Aunque aún no haya una ley democrática que regule el secreto de las fuentes, existen organismos que ya apuntan a la necesidad de identificar conductas que no pueden beneficiarse de este derecho

Una persona consultaba en un móvil en noviembre de 2020 una alerta contra una noticia falsa.
Una persona consultaba en un móvil en noviembre de 2020 una alerta contra una noticia falsa.Jesús Hellín (Europa Press)

La unión entre democracia y libertad de imprenta —así se le llamó inicialmente— se fraguó en un tiempo que ya no es el nuestro. Los liberales clásicos enseguida comprendieron que el poder absoluto tendía a la desmesura y era incompatible con la existencia de plataformas que posibilitaran la crítica y la aprobación. No es que el periodismo fuera algo bello en sí mismo, pero su aportación funcional a la democracia política era tan evidente que dejó de poder entenderse una cosa sin la otra. Tocqueville resume bien esa contrariedad cuando afirma que su amor a la libertad de prensa procede en mayor medida de los males que impide que de los bienes que realiza.

● ● ●

**ACTIVIDAD A**
En el texto sobre la libertad de prensa, ¿de dónde procede en mayor medida el amor de Tocqueville a la libertad de prensa?
**ACTIVIDAD B**
Prosigue el texto sobre la libertad de prensa a partir de su última oración.
Los datos no intervienen en nada de esto.

**CONJUNTO DE DATOS**
● ● ●

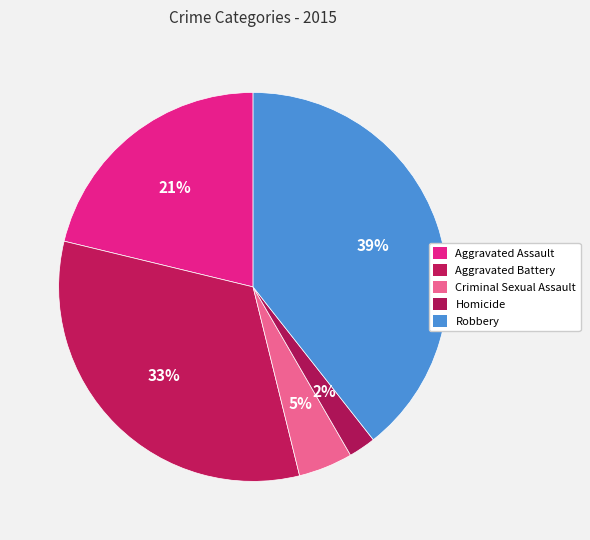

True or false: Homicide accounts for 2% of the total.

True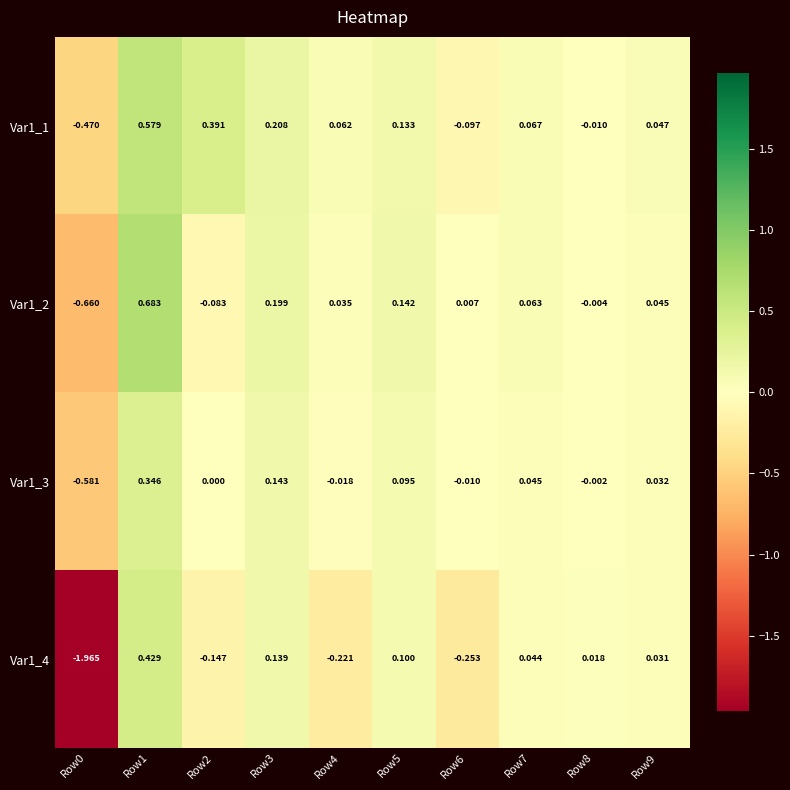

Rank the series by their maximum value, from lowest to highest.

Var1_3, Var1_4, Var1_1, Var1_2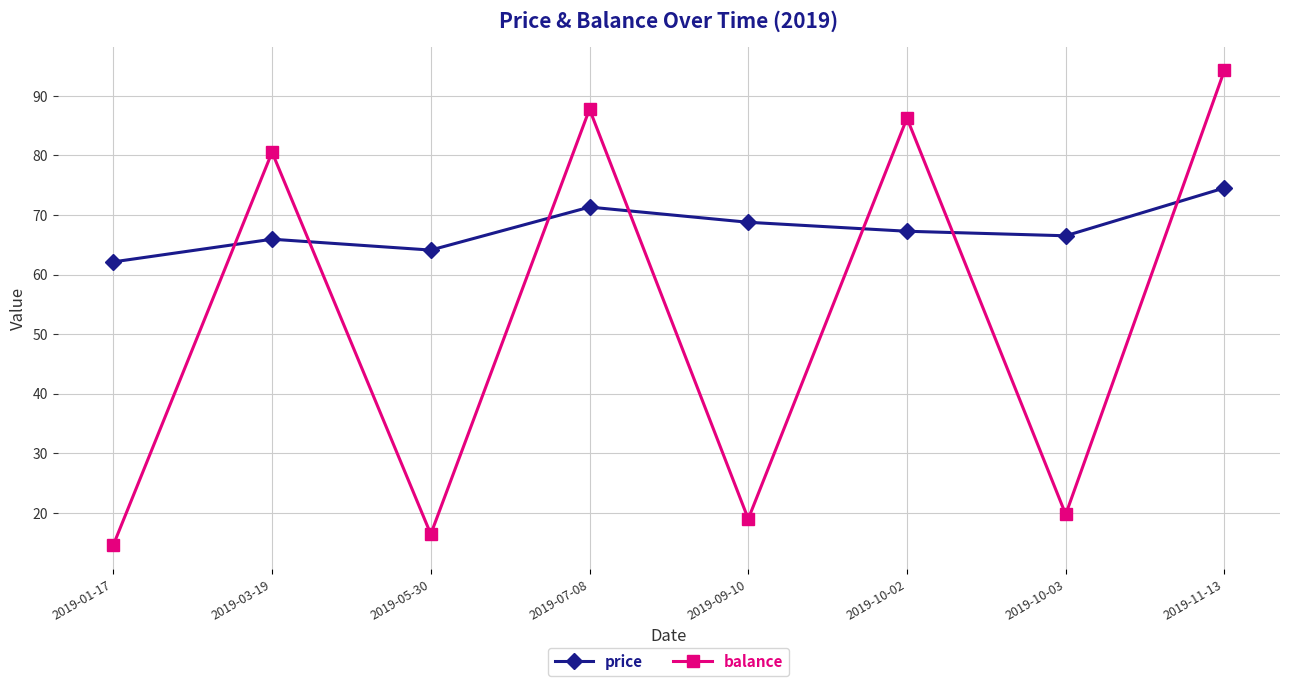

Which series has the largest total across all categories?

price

● ● ●

**RESULTADO A**
De los males que impide, más que de los bienes que realiza.

**RESULTADO B**
La desinformación y las fake news representan hoy uno de los mayores ataques a los sistemas democráticos y quizás convenga retomar la vieja cuenta de qué males impide y qué bienes realiza un oficio que ha expandido y diversificado sus formas, protagonismo e influencia hasta límites insospechados. La Constitución blinda a los profesionales de la información de injerencias indeseables a través de garantías muy singulares tanto frente a sus empleadores (cláusula de conciencia) como frente al poder judicial (secreto de las fuentes), algo que no ocurre en otras profesiones y que busca proveer a la ciudadanía de información libre, plural y veraz. Por ello resulta urgente evitar que terminemos protegiendo a desinformadores profesionales, como un cuerpo enfermo que se ataca a sí mismo.

Si el liberalismo democrático moderno logró un amplio consenso acerca de la necesidad de someter el mercado a ciertas reglas que garantizaran “un orden económico y social justos” (así se recoge en la propia Constitución Española) parece razonable exigir al poder político hacer lo propio con una actividad enormemente desregulada y sometida a dinámicas ultracompetitivas poco propensas a defender el interés general. No puede sorprender a nadie que este mismo año el Parlamento Europeo y el Consejo de la Unión Europea aprobaran un Reglamento dirigido a evitar una utilización de este tipo de libertades “con fines abusivos” y que poco después el propio Gobierno español —de momento con poca concreción— corriera a anunciar un plan de “regeneración democrática” dirigido a regular el ecosistema informativo.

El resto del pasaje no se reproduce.